No es tan fácil hacerse el buenecito. Como no seas bueno de verdad, tarde o temprano saldrá a la luz tu realidad.

Hay un criterio de veracidad para comprobar la santidad de las personas: sus frutos. Jesús nos da ese criterio con una imagen muy visualizable. Nosotros diríamos: “no le pidas peras al olmo” es decir, cada árbol se reconoce por su fruto. Y es que es imposible que un árbol sano dé un fruto enfermo y al revés, que un árbol enfermo dé un fruto sano; por eso se conoce a cada cual según sus frutos.

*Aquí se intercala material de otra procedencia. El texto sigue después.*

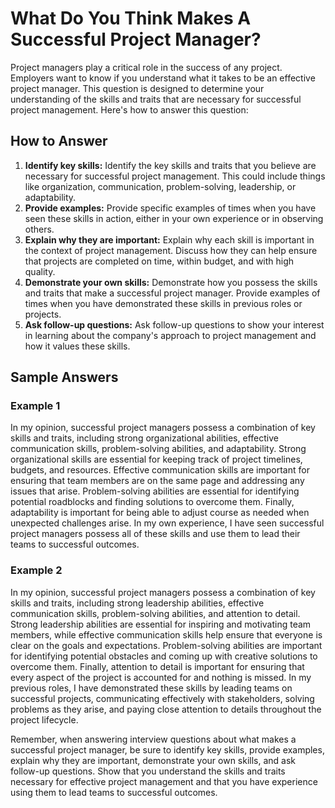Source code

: What Do You Think Makes A Successful Project Manager?
==========================================================================

Project managers play a critical role in the success of any project. Employers want to know if you understand what it takes to be an effective project manager. This question is designed to determine your understanding of the skills and traits that are necessary for successful project management. Here's how to answer this question:

How to Answer
-------------

1. **Identify key skills:** Identify the key skills and traits that you believe are necessary for successful project management. This could include things like organization, communication, problem-solving, leadership, or adaptability.
2. **Provide examples:** Provide specific examples of times when you have seen these skills in action, either in your own experience or in observing others.
3. **Explain why they are important:** Explain why each skill is important in the context of project management. Discuss how they can help ensure that projects are completed on time, within budget, and with high quality.
4. **Demonstrate your own skills:** Demonstrate how you possess the skills and traits that make a successful project manager. Provide examples of times when you have demonstrated these skills in previous roles or projects.
5. **Ask follow-up questions:** Ask follow-up questions to show your interest in learning about the company's approach to project management and how it values these skills.

Sample Answers
--------------

### Example 1

In my opinion, successful project managers possess a combination of key skills and traits, including strong organizational abilities, effective communication skills, problem-solving abilities, and adaptability. Strong organizational skills are essential for keeping track of project timelines, budgets, and resources. Effective communication skills are important for ensuring that team members are on the same page and addressing any issues that arise. Problem-solving abilities are essential for identifying potential roadblocks and finding solutions to overcome them. Finally, adaptability is important for being able to adjust course as needed when unexpected challenges arise. In my own experience, I have seen successful project managers possess all of these skills and use them to lead their teams to successful outcomes.

### Example 2

In my opinion, successful project managers possess a combination of key skills and traits, including strong leadership abilities, effective communication skills, problem-solving abilities, and attention to detail. Strong leadership abilities are essential for inspiring and motivating team members, while effective communication skills help ensure that everyone is clear on the goals and expectations. Problem-solving abilities are important for identifying potential obstacles and coming up with creative solutions to overcome them. Finally, attention to detail is important for ensuring that every aspect of the project is accounted for and nothing is missed. In my previous roles, I have demonstrated these skills by leading teams on successful projects, communicating effectively with stakeholders, solving problems as they arise, and paying close attention to details throughout the project lifecycle.

Remember, when answering interview questions about what makes a successful project manager, be sure to identify key skills, provide examples, explain why they are important, demonstrate your own skills, and ask follow-up questions. Show that you understand the skills and traits necessary for effective project management and that you have experience using them to lead teams to successful outcomes.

Al examinar la santidad se comprueba que se trata de algo que es a la vez interior y exterior al hombre, la santidad es algo interior al hombre porque lo que es santo es el corazón del hombre.  Jesús dice que “de la abundancia del corazón, de eso hablan los labios” y nosotros podríamos añadir: “hablan también sus obras”. Pero la santidad es también exterior al hombre en el sentido de que la santidad sí es fecunda, deja huella. “Con esto recibe mi padre gloria porque dais mucho fruto”.  Ciertamente, el fruto abundante y duradero es signo de la santidad de Dios . Por eso este criterio nos libra de los engaños y las falsedades del hombre. La santidad no es algo aparente sino de dios. «No todo el que dice Señor,  Señor, entrará en el reino de los cielos». Nosotros solemos decir que no es cuestión de darse golpes de pecho. La santidad es más bien cumplir la voluntad de nuestro Padre del cielo, es hacer la voluntad de Dios. Por eso Jesús añade otra imagen, la del hombre sabio, prudente, el hombre santo y es aquel que no se limita a escuchar la palabra de Dios sino que también la pone por obra. Ese se parece al hombre que construyó su casa sobre roca. Pase lo que pase, venga lo que venga, lluvia. viento o riada…la casa permanece en pie.

Muchas veces asistimos al crecimiento fulgurante y llamativo de algunas personas o instituciones de la Iglesia. Fácilmente despiertan en nosotros una atracción por el asombro que suscitan. Jesús nos advierte de que ese no es el verdadero, ni el único signo para reconocer que algo  viene de Dios. El más importante es el fruto de santidad que proporciona para el bien de toda la Iglesia.

Un ejemplo evidente lo tenemos en la persona del apóstol San Pablo. Recordemos cómo después de convertirse, los creyentes tenían miedo de acercarse a él pues recordaban su antigua conducta, su firme rechazo y persecución contra los cristianos. Pero enseguida todas las iglesias tuvieron que reconocer en él a un verdadero instrumento de Dios. Él interpreta su propia historia personal como una enseñanza, un ejemplo que Dios ha querido dar a todas las personas para que no se desesperen ante su pecado por grande que sea. San Pablo, apóstol de la misericordia, dirá solemnemente y expondrá casi con el rango de una verdad de fe que debe que se confirme adhesión que Jesús vino al mundo a salvar a los pecadores. Pero para hacerlo más comprensible, para que esto sea una realidad palpable se refiere a su propia historia. «Y yo soy el primero de ellos. pero por esto precisamente se compadeció de mí: para que yo fuese el primero en el que Cristo Jesús toda mostrase toda su paciencia y para que me convirtiera en un modelo de los que han de creer en él y tener vida eterna».

Puede sorprender la insistencia de Pablo en su pasado pecador, pero si nos damos cuenta, es la mejor manera de acercarse al otro sin caer en el error de manifestar una superioridad moral y terminar humillándole. La vida de Pablo nos invita a imitar a Dios que tiene una paciencia infinita con nosotros. Por eso… ¡nada de apariencias ni fingimientos! Seamos santos de corazón, que nos rezume el amor del corazón.